#### Instructions to follow:
Each entry below should appear again exactly as written, without pictures.

#### Given data:
--

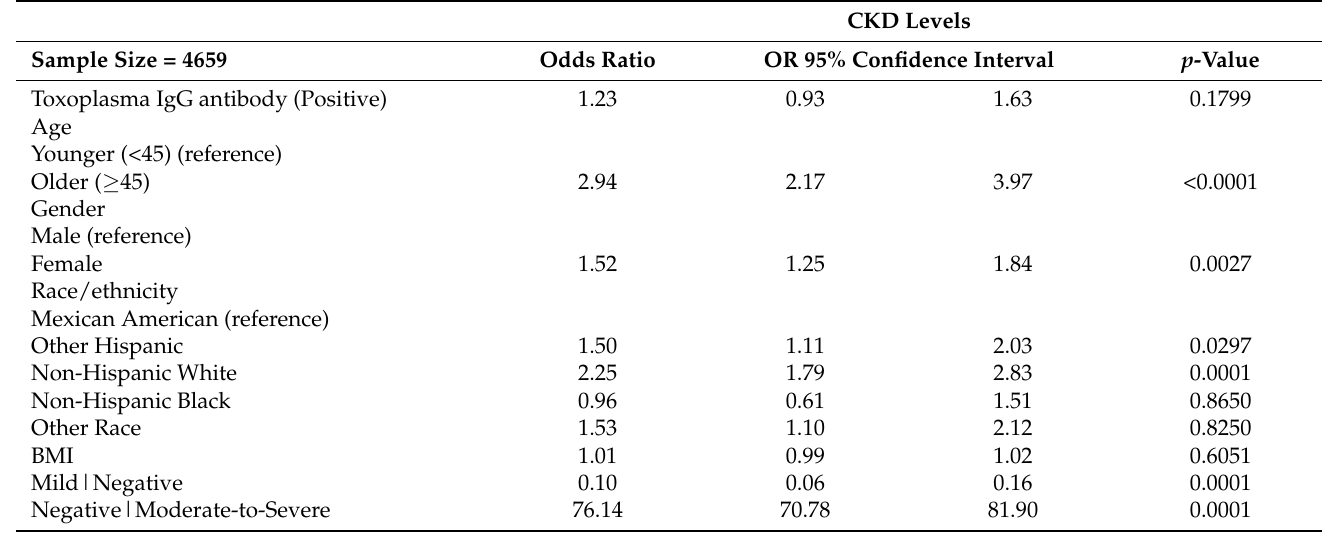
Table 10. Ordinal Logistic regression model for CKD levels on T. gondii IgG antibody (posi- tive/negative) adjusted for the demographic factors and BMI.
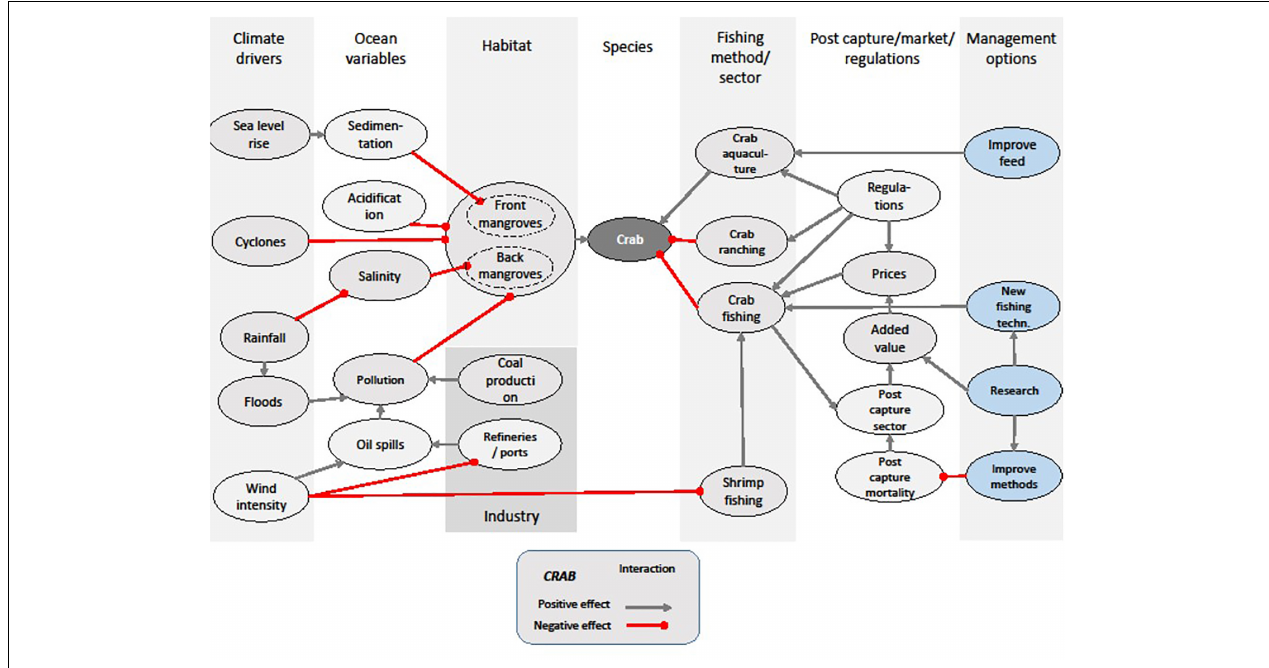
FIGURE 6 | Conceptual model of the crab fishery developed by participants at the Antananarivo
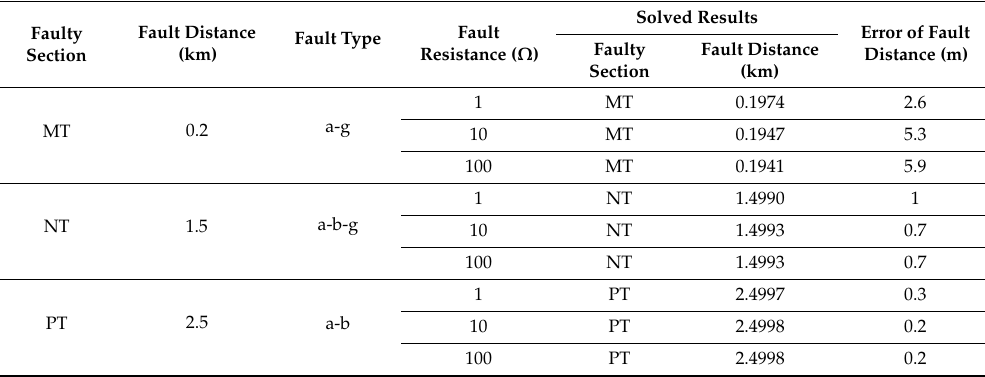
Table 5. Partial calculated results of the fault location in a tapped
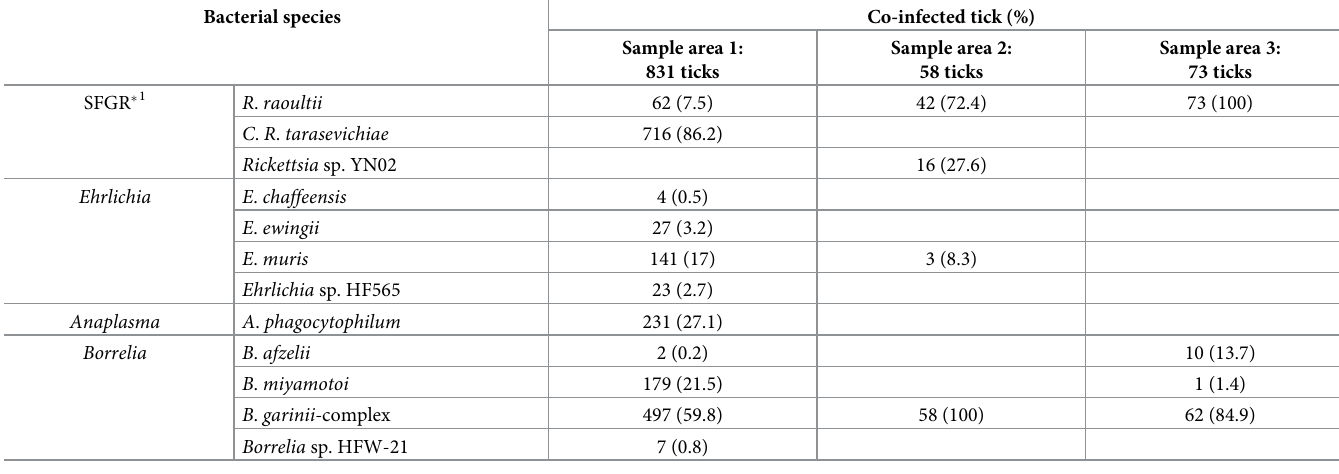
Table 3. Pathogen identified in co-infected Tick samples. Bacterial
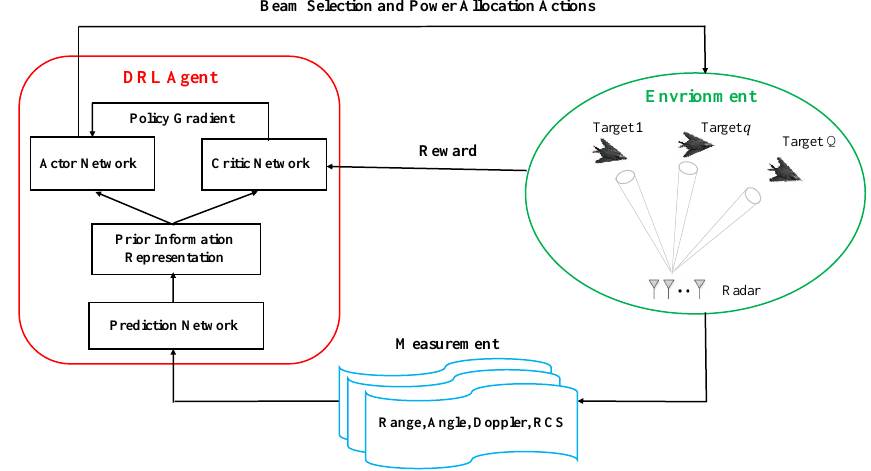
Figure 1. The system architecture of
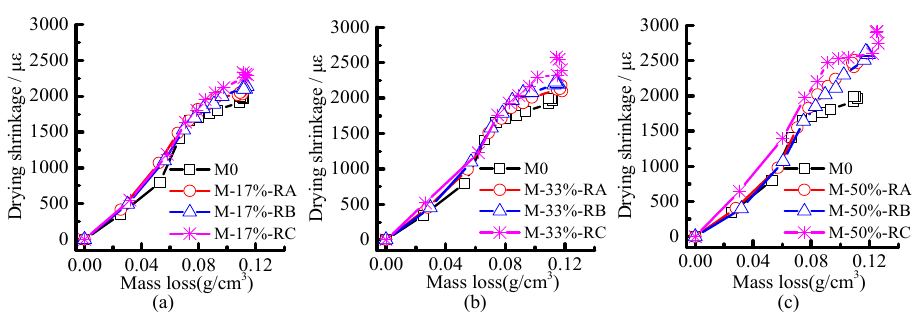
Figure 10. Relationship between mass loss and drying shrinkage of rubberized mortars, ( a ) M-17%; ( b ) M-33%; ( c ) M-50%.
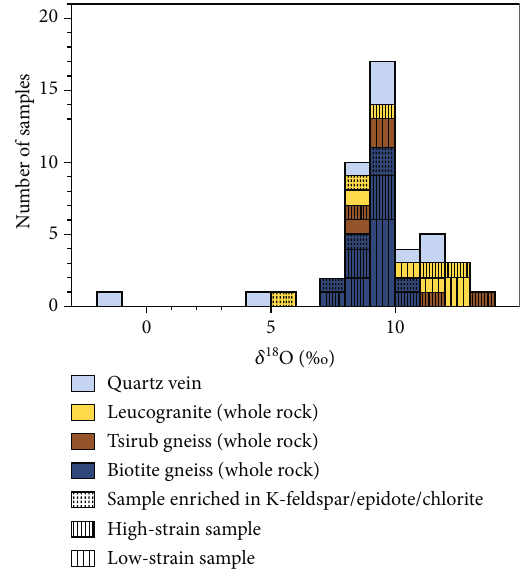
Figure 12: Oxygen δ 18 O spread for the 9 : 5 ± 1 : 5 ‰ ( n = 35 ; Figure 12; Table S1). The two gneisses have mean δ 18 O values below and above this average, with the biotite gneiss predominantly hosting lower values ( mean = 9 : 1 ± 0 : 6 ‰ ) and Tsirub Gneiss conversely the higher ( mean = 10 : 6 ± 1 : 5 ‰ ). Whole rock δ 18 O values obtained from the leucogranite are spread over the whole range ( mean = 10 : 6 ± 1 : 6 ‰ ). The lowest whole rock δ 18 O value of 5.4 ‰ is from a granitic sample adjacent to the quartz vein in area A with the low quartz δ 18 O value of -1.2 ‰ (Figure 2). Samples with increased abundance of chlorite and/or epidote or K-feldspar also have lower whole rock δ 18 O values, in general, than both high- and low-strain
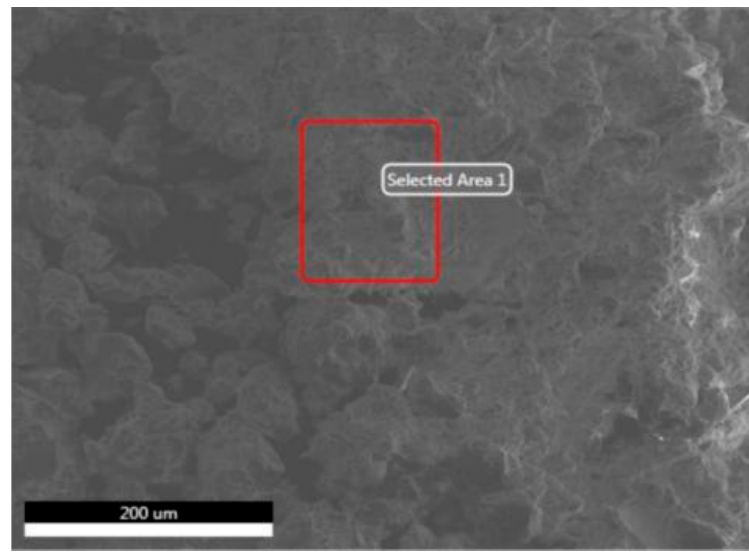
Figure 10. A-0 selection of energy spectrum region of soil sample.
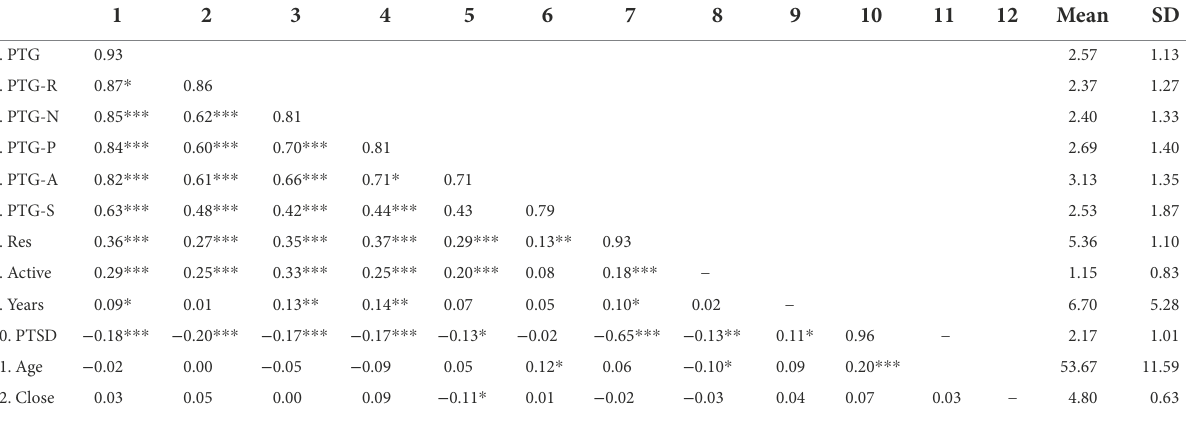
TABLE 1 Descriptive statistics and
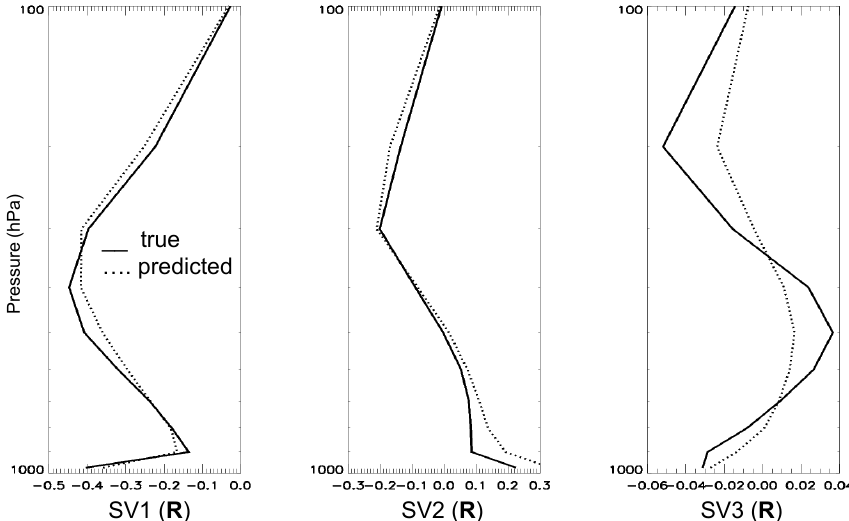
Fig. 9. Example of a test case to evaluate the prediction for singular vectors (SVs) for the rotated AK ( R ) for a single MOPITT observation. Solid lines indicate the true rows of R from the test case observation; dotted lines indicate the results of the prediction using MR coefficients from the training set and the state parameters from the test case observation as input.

--

#### Answer area:
Table 10. Ordinal Logistic regression model for CKD levels on T. gondii IgG antibody (posi- tive/negative) adjusted for the demographic factors and BMI.
FIGURE 6 | Conceptual model of the crab fishery developed by participants at the Antananarivo
Table 5. Partial calculated results of the fault location in a tapped
Table 3. Pathogen identified in co-infected Tick samples. Bacterial
Figure 1. The system architecture of
Figure 10. Relationship between mass loss and drying shrinkage of rubberized mortars, ( a ) M-17%; ( b ) M-33%; ( c ) M-50%.
Figure 12: Oxygen δ 18 O spread for the 9 : 5 ± 1 : 5 ‰ ( n = 35 ; Figure 12; Table S1). The two gneisses have mean δ 18 O values below and above this average, with the biotite gneiss predominantly hosting lower values ( mean = 9 : 1 ± 0 : 6 ‰ ) and Tsirub Gneiss conversely the higher ( mean = 10 : 6 ± 1 : 5 ‰ ). Whole rock δ 18 O values obtained from the leucogranite are spread over the whole range ( mean = 10 : 6 ± 1 : 6 ‰ ). The lowest whole rock δ 18 O value of 5.4 ‰ is from a granitic sample adjacent to the quartz vein in area A with the low quartz δ 18 O value of -1.2 ‰ (Figure 2). Samples with increased abundance of chlorite and/or epidote or K-feldspar also have lower whole rock δ 18 O values, in general, than both high- and low-strain
Figure 10. A-0 selection of energy spectrum region of soil sample.
TABLE 1 Descriptive statistics and
Fig. 9. Example of a test case to evaluate the prediction for singular vectors (SVs) for the rotated AK ( R ) for a single MOPITT observation. Solid lines indicate the true rows of R from the test case observation; dotted lines indicate the results of the prediction using MR coefficients from the training set and the state parameters from the test case observation as input.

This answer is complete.